Announced at Oracle CloudWorld 2024, Uber is partnering with Ampere and Oracle to have more control over how its workloads are running on OCI. The partnership enables Uber to co-design its chips with the US fabless semiconductor firm.
“At Uber, we very much like to go deep into the tech,” said Kamran Zargahi, Uber’s Senior Director of Technology Strategy. “We just didn’t use the cloud as a tool and just stay there comfortably. We really wanted to be able to understand the regional and the zonal shapes, the price performance, and all the specifics of the bits and bytes.”
According to Zargahi, Uber drivers and couriers complete more than 30 million trips daily, and the computing infrastructure is used for things like route optimization. “Every second, 15 million AI models get executed,” Zargahi said.
According to Ampere Chief Product Officer Jeff Wittich, Uber’s move to Ampere on OCI has reduced the company’s infrastructure costs as well as power consumption by 30%.
He added that Ampere and Uber are working hand-in-hand on the chip design. “As we look forward to the future, the common team has been working closely on, what are those future optimisations we can make to further tune the microarchitecture of the CPU, even down to that level, to make sure that all of our future generations of CPUs are also incredibly well suited for Uber.”
According to a release from Oracle, Uber selected the cloud provider in 2023 and has been migrating thousands of microservices, multiple data storage platforms, and dozens of AI models to OCI.
Uber uses OCI Compute with AMD for its trip-serving requests, and has moved a “considerable portion of its stateless workloads” to OCI Computer with Ampere Arm.
“Uber is a prime example of a forward-thinking organisation that embraces multi-cloud partnerships to deliver valuable services to its customers,” said Karan Batta, Senior Vice President, Oracle Cloud Infrastructure. “We look forward to evolving our cloud partnership with Uber as they continue their rapid growth.”

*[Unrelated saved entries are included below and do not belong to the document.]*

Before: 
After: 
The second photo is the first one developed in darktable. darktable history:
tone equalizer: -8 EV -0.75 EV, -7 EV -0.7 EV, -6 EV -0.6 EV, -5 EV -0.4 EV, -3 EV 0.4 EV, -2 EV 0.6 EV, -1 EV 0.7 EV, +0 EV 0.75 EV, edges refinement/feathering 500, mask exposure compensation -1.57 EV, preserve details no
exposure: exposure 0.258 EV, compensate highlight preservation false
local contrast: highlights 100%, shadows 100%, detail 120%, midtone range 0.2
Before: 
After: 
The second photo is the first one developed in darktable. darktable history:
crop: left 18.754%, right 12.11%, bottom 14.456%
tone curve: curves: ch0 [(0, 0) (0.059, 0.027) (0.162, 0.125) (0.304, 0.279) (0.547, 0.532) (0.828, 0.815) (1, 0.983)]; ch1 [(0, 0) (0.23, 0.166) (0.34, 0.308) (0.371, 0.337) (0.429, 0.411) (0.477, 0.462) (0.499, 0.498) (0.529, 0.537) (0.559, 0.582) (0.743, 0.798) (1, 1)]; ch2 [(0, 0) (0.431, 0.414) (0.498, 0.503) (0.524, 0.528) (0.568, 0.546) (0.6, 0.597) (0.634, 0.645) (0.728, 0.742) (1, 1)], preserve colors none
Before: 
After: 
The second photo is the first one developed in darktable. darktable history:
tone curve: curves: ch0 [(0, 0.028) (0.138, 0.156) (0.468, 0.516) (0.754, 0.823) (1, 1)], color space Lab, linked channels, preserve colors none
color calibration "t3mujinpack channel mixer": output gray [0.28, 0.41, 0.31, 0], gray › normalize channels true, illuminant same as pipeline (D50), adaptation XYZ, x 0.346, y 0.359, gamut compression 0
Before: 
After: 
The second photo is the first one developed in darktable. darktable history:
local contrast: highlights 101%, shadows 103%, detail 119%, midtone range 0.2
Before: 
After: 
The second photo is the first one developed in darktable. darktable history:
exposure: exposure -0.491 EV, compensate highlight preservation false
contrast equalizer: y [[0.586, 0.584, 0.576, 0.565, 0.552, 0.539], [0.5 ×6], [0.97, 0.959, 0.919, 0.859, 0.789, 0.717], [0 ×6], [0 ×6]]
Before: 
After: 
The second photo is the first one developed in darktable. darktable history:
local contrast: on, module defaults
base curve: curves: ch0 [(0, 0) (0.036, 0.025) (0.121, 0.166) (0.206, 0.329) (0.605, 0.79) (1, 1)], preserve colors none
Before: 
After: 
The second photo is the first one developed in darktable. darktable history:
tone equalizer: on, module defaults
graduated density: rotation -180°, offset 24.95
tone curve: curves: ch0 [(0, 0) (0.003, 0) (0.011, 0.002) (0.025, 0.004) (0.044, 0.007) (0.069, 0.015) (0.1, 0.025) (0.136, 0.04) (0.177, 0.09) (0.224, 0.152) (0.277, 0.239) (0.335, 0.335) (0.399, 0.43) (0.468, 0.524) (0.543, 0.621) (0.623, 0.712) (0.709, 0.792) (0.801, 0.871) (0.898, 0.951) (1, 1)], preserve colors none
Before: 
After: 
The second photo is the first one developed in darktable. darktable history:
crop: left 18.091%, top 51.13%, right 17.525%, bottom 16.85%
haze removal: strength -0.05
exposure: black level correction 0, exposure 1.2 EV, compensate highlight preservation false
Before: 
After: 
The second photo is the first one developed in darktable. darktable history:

Founded in 2017 by CEO Renée James and a group of her former Intel colleagues, Ampere designs chips specifically for servers based on Arm architecture, which has grown in popularity among data centre operators in recent years. Ampere has been providing chips to Oracle since 2021 and claims that 95 percent of Oracle’s services are using its infrastructure at present. Earlier this month, reports emerged that Ampere was exploring a sale.
Uber notably previously housed more than 95 percent of its IT in its own data centres. The company signed major seven-year cloud contracts with Google and Oracle in February 2023 in an effort to shift almost “everything” to the cloud.